● **To do**
Render only the lines of the listing below from the one holding "13: (125, 144)" through the one holding "102: (78, 250)", both included, as a numbered list. Omit any blank lines.

Stored data entries

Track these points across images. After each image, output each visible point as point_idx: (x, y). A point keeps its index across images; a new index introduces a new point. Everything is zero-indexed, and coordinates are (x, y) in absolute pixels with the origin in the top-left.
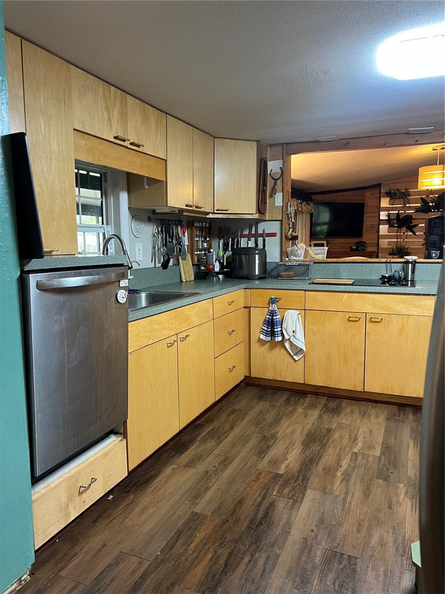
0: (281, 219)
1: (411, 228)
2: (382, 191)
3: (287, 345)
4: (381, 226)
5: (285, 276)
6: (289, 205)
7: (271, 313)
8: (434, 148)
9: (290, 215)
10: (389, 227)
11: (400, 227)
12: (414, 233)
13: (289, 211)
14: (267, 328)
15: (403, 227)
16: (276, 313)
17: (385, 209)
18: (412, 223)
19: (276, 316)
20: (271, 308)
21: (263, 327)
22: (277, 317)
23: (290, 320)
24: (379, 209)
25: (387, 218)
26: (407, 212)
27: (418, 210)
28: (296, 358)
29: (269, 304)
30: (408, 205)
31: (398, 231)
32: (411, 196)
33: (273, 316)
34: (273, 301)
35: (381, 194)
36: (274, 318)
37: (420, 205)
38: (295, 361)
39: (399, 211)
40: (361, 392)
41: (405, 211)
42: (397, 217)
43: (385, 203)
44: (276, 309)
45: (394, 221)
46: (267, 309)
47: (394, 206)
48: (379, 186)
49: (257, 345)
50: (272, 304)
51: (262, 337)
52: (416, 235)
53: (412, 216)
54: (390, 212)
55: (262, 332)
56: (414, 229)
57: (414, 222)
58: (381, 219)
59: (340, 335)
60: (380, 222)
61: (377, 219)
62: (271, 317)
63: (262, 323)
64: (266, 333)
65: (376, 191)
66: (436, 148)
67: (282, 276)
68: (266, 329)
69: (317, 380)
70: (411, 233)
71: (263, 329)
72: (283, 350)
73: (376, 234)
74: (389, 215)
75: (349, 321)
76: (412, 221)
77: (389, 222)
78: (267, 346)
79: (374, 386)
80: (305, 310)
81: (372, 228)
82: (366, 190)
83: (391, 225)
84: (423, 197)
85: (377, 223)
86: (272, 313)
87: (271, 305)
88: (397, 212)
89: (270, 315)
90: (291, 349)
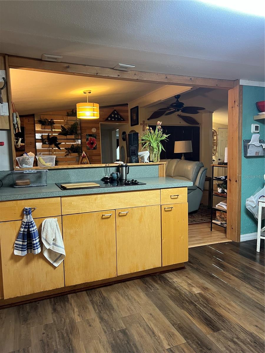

---

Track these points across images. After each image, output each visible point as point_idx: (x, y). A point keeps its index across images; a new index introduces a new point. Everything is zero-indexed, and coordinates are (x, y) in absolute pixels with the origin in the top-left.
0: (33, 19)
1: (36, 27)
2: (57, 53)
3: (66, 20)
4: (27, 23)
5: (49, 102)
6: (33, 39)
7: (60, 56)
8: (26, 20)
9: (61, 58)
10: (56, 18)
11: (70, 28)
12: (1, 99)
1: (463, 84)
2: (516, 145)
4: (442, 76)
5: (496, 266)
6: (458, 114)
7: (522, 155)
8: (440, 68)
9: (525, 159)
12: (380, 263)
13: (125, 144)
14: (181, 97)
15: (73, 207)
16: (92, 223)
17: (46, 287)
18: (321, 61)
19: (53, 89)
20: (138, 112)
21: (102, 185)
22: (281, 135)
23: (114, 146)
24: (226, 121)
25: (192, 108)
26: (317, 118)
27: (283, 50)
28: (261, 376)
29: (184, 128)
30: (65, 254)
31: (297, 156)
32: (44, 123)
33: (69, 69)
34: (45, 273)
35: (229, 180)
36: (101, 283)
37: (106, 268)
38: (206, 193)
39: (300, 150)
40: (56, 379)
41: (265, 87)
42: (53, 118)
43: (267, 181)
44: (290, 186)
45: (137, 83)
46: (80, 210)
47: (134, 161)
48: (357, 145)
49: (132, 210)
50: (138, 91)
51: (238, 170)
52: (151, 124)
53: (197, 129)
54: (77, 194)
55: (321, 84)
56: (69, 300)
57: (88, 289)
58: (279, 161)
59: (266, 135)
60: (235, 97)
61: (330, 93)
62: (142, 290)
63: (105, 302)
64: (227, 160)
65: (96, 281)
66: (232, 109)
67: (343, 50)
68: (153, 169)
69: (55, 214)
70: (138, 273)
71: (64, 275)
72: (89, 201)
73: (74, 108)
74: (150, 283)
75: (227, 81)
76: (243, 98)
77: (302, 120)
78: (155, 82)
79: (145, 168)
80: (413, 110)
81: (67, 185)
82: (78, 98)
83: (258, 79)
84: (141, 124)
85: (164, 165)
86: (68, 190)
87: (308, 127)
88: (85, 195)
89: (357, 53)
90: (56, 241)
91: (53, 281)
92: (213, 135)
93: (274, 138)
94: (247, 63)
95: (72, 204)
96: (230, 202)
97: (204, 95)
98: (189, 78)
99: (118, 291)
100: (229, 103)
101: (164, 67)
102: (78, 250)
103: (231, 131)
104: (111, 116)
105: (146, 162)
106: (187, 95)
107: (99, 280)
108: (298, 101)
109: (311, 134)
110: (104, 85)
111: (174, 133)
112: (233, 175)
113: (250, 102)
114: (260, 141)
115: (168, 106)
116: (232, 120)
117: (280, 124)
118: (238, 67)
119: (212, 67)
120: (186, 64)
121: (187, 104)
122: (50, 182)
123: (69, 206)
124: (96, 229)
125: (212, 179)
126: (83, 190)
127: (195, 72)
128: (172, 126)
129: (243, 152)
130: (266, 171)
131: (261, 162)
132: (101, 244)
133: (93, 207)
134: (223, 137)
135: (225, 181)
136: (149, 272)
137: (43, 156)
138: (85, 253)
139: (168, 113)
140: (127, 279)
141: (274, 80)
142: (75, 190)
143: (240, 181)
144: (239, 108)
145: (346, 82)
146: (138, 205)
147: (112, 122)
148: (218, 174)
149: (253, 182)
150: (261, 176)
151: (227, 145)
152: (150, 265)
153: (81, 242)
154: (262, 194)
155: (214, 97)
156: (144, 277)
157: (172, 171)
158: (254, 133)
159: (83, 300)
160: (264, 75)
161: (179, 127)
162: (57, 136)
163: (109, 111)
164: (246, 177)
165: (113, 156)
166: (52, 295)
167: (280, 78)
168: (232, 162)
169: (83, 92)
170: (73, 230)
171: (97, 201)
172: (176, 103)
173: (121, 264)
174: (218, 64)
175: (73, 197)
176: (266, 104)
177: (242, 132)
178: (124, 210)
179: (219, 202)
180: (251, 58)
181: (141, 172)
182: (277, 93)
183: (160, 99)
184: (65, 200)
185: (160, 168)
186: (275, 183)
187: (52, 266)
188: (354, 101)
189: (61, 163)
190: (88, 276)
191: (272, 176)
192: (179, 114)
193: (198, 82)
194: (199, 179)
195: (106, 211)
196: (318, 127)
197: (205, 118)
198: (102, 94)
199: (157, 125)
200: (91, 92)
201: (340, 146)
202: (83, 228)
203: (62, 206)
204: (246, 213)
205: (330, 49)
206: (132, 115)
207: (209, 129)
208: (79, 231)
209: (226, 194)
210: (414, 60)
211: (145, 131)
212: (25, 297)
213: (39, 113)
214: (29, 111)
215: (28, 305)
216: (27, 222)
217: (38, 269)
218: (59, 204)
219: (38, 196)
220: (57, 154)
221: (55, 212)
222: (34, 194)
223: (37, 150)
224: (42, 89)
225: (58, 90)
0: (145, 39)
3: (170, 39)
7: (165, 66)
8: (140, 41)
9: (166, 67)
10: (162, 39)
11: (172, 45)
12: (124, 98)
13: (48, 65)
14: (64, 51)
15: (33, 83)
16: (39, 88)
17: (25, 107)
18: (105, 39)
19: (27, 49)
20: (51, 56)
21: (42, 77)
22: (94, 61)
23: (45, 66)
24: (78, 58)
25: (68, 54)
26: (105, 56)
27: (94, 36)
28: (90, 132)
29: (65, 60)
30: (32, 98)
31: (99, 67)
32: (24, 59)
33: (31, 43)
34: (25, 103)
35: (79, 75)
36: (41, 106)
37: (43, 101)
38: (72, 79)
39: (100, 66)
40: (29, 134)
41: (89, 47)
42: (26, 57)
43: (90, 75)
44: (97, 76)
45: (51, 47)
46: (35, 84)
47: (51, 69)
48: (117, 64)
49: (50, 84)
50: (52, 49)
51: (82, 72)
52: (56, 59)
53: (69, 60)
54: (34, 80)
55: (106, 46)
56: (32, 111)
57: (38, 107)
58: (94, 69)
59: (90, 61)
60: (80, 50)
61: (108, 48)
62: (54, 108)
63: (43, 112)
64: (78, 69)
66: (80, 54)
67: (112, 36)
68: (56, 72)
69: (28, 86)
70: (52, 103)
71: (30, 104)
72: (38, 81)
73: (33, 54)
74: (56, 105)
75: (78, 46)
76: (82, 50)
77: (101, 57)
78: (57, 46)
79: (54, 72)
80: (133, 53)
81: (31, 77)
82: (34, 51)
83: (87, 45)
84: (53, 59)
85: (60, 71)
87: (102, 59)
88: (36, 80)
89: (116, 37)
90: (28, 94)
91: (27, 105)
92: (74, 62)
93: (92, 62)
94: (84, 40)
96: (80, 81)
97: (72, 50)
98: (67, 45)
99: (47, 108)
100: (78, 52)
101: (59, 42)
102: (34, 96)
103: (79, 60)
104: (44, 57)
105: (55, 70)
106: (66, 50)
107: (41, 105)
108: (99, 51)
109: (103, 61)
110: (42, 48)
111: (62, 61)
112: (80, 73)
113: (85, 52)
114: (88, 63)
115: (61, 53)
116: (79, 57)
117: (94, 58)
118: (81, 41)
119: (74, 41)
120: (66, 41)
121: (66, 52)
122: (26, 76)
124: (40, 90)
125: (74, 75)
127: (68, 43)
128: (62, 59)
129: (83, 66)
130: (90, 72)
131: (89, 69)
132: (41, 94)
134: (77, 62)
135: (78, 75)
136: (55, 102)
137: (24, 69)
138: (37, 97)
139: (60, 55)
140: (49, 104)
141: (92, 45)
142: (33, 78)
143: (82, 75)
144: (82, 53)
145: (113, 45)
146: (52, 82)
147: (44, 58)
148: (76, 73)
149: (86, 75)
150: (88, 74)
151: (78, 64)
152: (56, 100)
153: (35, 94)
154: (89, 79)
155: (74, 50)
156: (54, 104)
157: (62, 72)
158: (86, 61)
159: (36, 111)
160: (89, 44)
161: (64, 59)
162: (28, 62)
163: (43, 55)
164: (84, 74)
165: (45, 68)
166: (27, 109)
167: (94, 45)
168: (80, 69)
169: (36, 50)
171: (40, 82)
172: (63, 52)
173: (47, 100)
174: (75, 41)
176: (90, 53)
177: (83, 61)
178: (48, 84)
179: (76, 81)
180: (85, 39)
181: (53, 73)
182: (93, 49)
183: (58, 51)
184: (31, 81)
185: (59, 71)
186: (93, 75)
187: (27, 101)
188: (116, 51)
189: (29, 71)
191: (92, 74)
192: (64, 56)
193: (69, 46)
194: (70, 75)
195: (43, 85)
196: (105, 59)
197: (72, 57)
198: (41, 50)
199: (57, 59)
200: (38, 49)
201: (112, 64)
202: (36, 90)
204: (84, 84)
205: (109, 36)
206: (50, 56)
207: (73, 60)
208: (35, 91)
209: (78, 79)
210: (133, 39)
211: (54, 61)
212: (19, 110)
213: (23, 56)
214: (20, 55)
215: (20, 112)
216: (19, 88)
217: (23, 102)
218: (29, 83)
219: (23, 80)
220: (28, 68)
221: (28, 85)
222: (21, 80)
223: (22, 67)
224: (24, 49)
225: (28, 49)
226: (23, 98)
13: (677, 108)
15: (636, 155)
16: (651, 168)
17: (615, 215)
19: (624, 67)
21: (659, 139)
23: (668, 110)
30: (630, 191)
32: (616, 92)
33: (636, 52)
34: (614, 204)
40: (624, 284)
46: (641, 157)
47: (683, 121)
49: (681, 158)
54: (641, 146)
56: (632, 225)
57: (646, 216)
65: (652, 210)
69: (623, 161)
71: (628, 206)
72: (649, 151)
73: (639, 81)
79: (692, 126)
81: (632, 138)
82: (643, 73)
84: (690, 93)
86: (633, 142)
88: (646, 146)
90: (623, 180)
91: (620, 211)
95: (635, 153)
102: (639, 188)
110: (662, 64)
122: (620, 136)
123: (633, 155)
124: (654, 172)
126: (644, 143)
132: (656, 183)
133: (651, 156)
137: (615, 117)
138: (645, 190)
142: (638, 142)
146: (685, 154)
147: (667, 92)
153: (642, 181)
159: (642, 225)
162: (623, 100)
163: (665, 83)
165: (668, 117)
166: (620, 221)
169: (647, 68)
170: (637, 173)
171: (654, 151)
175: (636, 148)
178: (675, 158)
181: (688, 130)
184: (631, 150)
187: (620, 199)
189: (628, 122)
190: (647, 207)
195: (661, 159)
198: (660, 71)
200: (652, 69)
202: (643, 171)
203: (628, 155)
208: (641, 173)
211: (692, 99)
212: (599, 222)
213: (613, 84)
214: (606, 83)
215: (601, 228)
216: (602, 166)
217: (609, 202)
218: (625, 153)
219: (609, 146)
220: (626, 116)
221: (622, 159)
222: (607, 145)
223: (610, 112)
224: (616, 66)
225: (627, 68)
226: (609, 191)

● **Output of the task**
1. 13: (125, 144)
2. 14: (181, 97)
3. 15: (73, 207)
4. 16: (92, 223)
5. 17: (46, 287)
6. 18: (321, 61)
7. 19: (53, 89)
8. 20: (138, 112)
9. 21: (102, 185)
10. 22: (281, 135)
11. 23: (114, 146)
12. 24: (226, 121)
13. 25: (192, 108)
14. 26: (317, 118)
15. 27: (283, 50)
16. 28: (261, 376)
17. 29: (184, 128)
18. 30: (65, 254)
19. 31: (297, 156)
20. 32: (44, 123)
21. 33: (69, 69)
22. 34: (45, 273)
23. 35: (229, 180)
24. 36: (101, 283)
25. 37: (106, 268)
26. 38: (206, 193)
27. 39: (300, 150)
28. 40: (56, 379)
29. 41: (265, 87)
30. 42: (53, 118)
31. 43: (267, 181)
32. 44: (290, 186)
33. 45: (137, 83)
34. 46: (80, 210)
35. 47: (134, 161)
36. 48: (357, 145)
37. 49: (132, 210)
38. 50: (138, 91)
39. 51: (238, 170)
40. 52: (151, 124)
41. 53: (197, 129)
42. 54: (77, 194)
43. 55: (321, 84)
44. 56: (69, 300)
45. 57: (88, 289)
46. 58: (279, 161)
47. 59: (266, 135)
48. 60: (235, 97)
49. 61: (330, 93)
50. 62: (142, 290)
51. 63: (105, 302)
52. 64: (227, 160)
53. 65: (96, 281)
54. 66: (232, 109)
55. 67: (343, 50)
56. 68: (153, 169)
57. 69: (55, 214)
58. 70: (138, 273)
59. 71: (64, 275)
60. 72: (89, 201)
61. 73: (74, 108)
62. 74: (150, 283)
63. 75: (227, 81)
64. 76: (243, 98)
65. 77: (302, 120)
66. 78: (155, 82)
67. 79: (145, 168)
68. 80: (413, 110)
69. 81: (67, 185)
70. 82: (78, 98)
71. 83: (258, 79)
72. 84: (141, 124)
73. 85: (164, 165)
74. 86: (68, 190)
75. 87: (308, 127)
76. 88: (85, 195)
77. 89: (357, 53)
78. 90: (56, 241)
79. 91: (53, 281)
80. 92: (213, 135)
81. 93: (274, 138)
82. 94: (247, 63)
83. 95: (72, 204)
84. 96: (230, 202)
85. 97: (204, 95)
86. 98: (189, 78)
87. 99: (118, 291)
88. 100: (229, 103)
89. 101: (164, 67)
90. 102: (78, 250)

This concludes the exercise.